Successful coaches use every method of communication available to reach their kids. Occasionally the only way to coach basketball is through a whiteboard, discussion, and repetition. However, there are many opportunities to teach through your approach and response to challenges. For example, the team is going to imitate your communication style. Communication between the team, the officials, and the opponent is a major component of sportsmanship - the respect to others in and out of the game.

The best opportunities to "walk the walk" is when an official makes a call you don't agree with or when the opponent is winning. It's easy to get frustrated and lose patience because you care so much, but how you lose is as/more important than how you win. This very fact is the key difference between being a true leader and simply a manager or coach. The basketball team will learn how to healthily convey their distress and frustration by observing your respect of official decisions and the opponent. Additionally, the parents and fans will follow your example which builds your basketball team's reputation.

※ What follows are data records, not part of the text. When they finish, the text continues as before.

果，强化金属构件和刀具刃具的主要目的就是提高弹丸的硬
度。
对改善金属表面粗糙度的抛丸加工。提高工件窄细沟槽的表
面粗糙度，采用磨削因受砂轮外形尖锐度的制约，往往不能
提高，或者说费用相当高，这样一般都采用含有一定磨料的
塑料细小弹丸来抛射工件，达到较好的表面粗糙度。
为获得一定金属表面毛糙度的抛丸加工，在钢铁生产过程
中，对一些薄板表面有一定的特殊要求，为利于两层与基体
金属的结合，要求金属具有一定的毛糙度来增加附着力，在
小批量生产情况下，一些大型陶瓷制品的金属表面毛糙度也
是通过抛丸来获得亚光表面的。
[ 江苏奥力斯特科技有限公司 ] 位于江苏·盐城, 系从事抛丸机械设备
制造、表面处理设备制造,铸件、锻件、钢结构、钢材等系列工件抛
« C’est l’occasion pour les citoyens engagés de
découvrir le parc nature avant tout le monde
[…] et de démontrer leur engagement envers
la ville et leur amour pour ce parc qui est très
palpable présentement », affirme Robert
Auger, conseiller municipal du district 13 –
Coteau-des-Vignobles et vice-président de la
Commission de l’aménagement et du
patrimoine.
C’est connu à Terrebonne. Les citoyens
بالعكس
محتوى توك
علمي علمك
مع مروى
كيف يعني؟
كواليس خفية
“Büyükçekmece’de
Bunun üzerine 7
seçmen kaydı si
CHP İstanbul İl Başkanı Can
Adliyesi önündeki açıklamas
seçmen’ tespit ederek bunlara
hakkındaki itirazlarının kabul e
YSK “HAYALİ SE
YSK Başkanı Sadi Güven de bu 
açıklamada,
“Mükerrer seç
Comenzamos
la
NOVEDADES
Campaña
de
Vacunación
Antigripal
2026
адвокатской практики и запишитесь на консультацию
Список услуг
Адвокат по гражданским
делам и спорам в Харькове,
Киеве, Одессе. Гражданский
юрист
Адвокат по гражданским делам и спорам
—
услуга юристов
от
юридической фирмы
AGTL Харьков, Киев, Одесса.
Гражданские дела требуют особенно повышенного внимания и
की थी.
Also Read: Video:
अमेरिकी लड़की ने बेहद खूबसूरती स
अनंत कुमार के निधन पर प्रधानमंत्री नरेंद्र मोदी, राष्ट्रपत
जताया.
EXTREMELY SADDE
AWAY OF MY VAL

Keith Haske - coach and leader

(2) Volunteer by Officiating

Outside of competition, it's important to invest your time and passion for basketball back into the athletic community. Recently there has been a significant drop in high school athletic officials, diminishing the opportunity for interested athletes to play. Along with poor pay, interscholastic officials are claiming poor treatment as a primary reason for the decrease in officials. 85.7% have stated they will quit as well if the abuse continues. Respect needs to be rediscovered, and you can spearhead that movement in your community and in your team by working as an interscholastic referee.

Whether for a youth basketball group or another sport altogether, volunteering your time to young athletes is fulfilling, helpful, and sets a good example. When you join the ranks of athletic officials, it ties the competitive community closer together which decreases rude or negative treatment. Without officials, competitive athletics would suffer, and less athletes would have an opportunity to learn about leadership on the court.

(3) Designate Responsibility to Encourage Balance

One of the best ways to promote leadership within your team is give each athlete real responsibilities to help balance out team dynamics. Some born-leaders may jump for opportunity, but a successful coach provides the opportunity to every player. Sometimes they just need a little push. Whether it is putting equipment away, leading stretches, or acting as captain, young basketball players will step up to their duties and learn responsibility.

High school athletes are hungry to prove themselves, and their growth into future leaders is more important than a victory. Yet sometimes athletes may get so hungry to prove themselves that they burn out or become extremely stressed. This is where the balancing of dynamics will be key. By designating responsibilities, some kids will not feel pressed to take care of responsibilities all the time, both on and off the field. Leaders can also encourage balance through by telling players to take the necessary time to rest off the field. This time of rest, be it ice baths or massages, can be very essential for healing and remaining sharp on the field.

(4) Leaders, NOT Managers

This tip should be easy to understand, but may be challenging to implement. Leading and managing are similar in that they make large decisions, organize a group of people, and help them pursue a common goal. The difference lies in conveyance. Managers dictate and instruct, while leaders listen and explain. Leaders believe in positive reinforcement and respecting the team's thoughts. Managers rely on their title and don't acknowledge the team's feelings or thoughts.

If you are a genuine leader, the team will naturally gravitate towards you and respect your thoughts. They may listen to a managerial style of coaching, but it's only surface and based off a title. Successful basketball coaches focus on leading young athletes and molding them into future leaders. An athlete that is wholly-balanced will go further than one coached by someone only intent on the athletic components.